Judy Dater Only Human
at the de Young in San Francisco

Spanning five decades of the artist’s work, Judy Dater: Only Human is the first exhibition in over twenty years to explore the career of Bay Area photographer Judy Dater. This exhibition surveys Dater’s work, and celebrates her achievement as a pioneering figure in 1970s feminist art and her subsequent creative evolution. It opens at the de Young Museum in San Francisco on April 7, 2018 and remains on view through September 16.
Dater is not a photographer who prefers to stay behind the lens – she’s a formidable woman who won’t hesitate to show you what she’s made of and use her physical self as a vehicle for social commentary. In her piece, “Self-Portrait with Stone,” a nude Dater is seen crumpled in a fetal position on the ground among thousands of scattered rocks. It’s as though she’s a fragment of earth fused to the barren landscape, both included and excluded from the scene. She stands out because she isn’t made of stone, but if you don’t look closely, you could easily miss her altogether. Try as she might, she cannot change her physical matter.

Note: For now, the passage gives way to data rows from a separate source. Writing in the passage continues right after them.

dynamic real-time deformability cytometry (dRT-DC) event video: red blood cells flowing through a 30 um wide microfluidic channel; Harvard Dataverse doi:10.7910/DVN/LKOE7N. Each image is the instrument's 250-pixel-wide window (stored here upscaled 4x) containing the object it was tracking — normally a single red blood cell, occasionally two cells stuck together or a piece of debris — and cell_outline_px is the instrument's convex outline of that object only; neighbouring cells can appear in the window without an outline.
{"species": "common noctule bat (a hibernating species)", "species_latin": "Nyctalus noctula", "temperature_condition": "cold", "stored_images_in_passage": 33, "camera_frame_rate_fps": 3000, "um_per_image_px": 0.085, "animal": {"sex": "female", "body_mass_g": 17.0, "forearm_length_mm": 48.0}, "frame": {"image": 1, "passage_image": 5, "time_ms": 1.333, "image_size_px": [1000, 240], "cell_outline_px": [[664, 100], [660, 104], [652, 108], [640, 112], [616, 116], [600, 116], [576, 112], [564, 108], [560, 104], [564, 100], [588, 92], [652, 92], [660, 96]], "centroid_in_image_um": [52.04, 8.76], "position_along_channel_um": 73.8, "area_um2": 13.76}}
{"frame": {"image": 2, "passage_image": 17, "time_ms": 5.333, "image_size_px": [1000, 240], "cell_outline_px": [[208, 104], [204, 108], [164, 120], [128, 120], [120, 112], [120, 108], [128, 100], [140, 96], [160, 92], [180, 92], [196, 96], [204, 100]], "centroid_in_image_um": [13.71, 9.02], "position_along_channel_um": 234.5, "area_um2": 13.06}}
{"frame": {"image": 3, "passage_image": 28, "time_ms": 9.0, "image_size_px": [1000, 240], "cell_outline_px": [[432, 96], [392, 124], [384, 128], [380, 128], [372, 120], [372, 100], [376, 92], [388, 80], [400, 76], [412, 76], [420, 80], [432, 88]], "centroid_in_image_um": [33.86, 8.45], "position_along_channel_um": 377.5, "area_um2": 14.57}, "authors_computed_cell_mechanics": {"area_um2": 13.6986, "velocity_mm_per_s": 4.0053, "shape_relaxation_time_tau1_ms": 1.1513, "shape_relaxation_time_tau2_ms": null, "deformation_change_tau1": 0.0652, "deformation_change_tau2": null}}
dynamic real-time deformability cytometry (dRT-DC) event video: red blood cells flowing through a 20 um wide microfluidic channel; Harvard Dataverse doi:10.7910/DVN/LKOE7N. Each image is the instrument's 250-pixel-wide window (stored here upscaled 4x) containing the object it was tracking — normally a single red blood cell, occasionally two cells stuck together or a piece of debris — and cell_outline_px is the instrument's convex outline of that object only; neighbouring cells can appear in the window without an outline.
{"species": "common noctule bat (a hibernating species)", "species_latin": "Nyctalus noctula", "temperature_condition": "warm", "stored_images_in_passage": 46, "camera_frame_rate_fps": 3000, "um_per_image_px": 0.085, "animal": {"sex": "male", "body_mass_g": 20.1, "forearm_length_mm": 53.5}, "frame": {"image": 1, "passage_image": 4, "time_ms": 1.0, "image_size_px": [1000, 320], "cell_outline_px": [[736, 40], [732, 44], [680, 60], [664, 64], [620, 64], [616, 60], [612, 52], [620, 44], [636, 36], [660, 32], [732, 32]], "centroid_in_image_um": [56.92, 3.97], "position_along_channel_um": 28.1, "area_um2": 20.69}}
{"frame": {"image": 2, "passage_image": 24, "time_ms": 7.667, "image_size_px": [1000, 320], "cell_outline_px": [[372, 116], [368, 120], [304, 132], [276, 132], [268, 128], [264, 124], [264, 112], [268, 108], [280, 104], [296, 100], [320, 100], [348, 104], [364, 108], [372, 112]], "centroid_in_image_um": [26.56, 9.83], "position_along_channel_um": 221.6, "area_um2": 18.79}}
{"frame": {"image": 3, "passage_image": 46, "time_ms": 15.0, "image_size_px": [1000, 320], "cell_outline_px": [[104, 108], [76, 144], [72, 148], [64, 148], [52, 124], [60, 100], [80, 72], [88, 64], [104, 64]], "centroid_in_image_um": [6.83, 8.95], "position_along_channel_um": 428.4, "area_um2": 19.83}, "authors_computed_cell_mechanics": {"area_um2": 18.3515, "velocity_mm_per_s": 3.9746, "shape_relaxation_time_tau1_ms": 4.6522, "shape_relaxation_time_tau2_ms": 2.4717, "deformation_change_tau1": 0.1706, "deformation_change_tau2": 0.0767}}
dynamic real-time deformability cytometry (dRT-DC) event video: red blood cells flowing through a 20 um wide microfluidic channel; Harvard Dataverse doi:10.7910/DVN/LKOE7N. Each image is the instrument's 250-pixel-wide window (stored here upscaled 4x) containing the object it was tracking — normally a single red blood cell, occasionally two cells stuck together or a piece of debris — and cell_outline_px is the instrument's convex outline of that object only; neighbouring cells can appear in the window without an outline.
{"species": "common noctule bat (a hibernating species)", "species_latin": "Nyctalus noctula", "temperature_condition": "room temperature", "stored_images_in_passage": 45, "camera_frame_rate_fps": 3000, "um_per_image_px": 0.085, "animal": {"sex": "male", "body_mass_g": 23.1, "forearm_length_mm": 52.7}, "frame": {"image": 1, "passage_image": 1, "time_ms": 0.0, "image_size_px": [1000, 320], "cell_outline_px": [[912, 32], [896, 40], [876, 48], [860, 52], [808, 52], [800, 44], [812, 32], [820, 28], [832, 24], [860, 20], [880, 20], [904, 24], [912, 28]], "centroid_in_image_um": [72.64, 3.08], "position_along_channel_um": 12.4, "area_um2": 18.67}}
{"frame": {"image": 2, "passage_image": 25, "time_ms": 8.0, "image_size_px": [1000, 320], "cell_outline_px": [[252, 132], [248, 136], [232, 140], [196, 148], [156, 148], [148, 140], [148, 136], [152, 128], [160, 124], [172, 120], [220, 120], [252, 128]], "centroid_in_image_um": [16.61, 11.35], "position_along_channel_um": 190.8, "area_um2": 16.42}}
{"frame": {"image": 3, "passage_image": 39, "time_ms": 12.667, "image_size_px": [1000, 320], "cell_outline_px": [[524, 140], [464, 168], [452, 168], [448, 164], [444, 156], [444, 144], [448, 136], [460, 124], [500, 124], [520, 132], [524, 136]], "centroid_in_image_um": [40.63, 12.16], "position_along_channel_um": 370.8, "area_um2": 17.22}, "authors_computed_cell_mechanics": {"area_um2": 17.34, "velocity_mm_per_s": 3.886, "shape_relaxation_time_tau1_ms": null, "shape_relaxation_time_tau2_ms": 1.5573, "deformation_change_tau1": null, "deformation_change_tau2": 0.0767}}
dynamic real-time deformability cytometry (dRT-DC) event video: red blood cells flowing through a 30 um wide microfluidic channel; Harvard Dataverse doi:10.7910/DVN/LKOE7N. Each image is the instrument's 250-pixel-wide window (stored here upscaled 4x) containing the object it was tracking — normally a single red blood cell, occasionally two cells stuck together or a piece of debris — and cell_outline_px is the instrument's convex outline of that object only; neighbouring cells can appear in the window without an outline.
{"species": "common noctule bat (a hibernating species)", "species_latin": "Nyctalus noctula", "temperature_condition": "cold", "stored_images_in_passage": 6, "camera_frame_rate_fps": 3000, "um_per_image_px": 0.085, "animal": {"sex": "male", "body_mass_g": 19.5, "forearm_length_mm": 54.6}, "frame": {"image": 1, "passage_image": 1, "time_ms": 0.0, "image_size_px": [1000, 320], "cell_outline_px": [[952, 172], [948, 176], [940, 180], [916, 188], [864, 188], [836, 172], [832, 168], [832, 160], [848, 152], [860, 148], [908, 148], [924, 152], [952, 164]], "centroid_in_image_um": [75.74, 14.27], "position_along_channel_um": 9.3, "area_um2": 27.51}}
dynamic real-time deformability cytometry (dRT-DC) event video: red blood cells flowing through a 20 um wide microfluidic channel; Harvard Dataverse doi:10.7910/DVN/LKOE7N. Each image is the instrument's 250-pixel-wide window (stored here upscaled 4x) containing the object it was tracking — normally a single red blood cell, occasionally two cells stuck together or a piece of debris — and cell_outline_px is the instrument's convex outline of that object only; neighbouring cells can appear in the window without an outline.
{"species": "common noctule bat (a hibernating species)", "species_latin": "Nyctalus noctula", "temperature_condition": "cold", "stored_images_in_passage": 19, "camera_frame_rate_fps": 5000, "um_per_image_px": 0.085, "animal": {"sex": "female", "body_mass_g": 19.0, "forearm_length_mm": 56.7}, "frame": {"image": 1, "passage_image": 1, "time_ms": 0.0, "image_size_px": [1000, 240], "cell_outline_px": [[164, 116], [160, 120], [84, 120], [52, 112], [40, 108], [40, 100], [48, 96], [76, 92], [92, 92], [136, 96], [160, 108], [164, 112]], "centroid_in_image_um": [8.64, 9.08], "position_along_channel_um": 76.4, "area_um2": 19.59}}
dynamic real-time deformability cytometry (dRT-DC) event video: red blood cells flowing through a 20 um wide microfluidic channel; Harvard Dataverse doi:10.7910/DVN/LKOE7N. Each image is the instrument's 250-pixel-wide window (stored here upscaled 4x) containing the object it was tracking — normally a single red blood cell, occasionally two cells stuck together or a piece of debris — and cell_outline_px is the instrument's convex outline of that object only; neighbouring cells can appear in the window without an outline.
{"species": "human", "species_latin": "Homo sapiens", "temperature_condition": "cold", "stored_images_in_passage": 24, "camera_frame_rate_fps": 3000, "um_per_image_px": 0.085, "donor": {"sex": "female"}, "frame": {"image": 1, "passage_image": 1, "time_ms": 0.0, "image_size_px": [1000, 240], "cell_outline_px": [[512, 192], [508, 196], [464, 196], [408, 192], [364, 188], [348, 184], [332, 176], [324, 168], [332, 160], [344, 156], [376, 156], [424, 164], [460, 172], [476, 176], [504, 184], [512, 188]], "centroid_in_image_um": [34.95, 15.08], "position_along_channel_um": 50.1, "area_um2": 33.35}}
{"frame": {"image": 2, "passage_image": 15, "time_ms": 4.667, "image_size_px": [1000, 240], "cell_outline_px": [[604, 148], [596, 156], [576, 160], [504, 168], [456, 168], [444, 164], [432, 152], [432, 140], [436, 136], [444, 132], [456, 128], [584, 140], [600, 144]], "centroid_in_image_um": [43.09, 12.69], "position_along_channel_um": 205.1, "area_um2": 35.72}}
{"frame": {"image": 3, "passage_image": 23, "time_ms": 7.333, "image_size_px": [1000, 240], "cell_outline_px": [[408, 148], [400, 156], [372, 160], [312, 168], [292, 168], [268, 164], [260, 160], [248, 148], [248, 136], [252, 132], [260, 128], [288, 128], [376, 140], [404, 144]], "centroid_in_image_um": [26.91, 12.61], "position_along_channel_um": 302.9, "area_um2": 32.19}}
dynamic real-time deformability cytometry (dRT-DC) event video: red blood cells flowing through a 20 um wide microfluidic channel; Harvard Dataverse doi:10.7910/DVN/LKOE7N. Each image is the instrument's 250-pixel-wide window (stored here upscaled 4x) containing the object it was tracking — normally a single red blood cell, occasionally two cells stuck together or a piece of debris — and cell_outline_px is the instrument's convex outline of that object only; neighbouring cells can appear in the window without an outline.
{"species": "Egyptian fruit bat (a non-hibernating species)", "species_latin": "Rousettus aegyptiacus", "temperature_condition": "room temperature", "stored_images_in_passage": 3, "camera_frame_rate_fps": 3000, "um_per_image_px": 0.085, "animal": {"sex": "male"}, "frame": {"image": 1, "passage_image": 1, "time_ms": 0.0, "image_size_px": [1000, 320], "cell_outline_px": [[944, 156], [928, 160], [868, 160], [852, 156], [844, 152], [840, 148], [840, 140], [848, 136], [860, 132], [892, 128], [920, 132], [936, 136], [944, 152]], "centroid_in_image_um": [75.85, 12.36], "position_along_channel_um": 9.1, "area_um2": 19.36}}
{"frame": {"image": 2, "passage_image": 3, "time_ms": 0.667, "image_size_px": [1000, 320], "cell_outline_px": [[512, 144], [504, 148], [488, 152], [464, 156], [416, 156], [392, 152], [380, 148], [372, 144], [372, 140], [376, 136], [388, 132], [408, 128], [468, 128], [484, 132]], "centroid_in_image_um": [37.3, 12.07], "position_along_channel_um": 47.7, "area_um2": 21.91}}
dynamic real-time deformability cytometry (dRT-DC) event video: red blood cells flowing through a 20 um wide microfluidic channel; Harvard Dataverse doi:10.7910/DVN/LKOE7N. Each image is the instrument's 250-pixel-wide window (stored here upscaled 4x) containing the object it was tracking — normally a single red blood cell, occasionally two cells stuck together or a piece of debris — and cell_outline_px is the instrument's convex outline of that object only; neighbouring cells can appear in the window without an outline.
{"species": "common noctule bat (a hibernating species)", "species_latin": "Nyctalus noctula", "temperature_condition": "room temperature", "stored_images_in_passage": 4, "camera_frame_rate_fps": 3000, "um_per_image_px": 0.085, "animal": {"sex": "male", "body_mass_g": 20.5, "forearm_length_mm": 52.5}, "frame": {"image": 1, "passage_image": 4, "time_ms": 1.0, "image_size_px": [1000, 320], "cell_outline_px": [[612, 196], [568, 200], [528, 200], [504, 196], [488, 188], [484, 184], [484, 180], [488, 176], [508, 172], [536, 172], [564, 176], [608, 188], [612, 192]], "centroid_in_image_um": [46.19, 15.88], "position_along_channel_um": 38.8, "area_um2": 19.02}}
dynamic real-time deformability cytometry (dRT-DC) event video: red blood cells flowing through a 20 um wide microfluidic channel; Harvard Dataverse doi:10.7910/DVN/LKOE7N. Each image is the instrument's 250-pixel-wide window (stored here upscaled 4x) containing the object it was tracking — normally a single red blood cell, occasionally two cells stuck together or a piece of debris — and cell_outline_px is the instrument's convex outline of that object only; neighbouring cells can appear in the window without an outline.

Another piece set in a similar location is “My Hand, Death Valley,” where Dater’s palms are pressed to a plate of glass. Her dry fingers curl around its edge, pulling, clinging; there’s a sense of tension and pain, but also of the will to persist. Dater’s work explores the tender space between self and surroundings, shoulders the weight of social constructs, and reminds us that no matter the outcome of the struggle, we are all still human.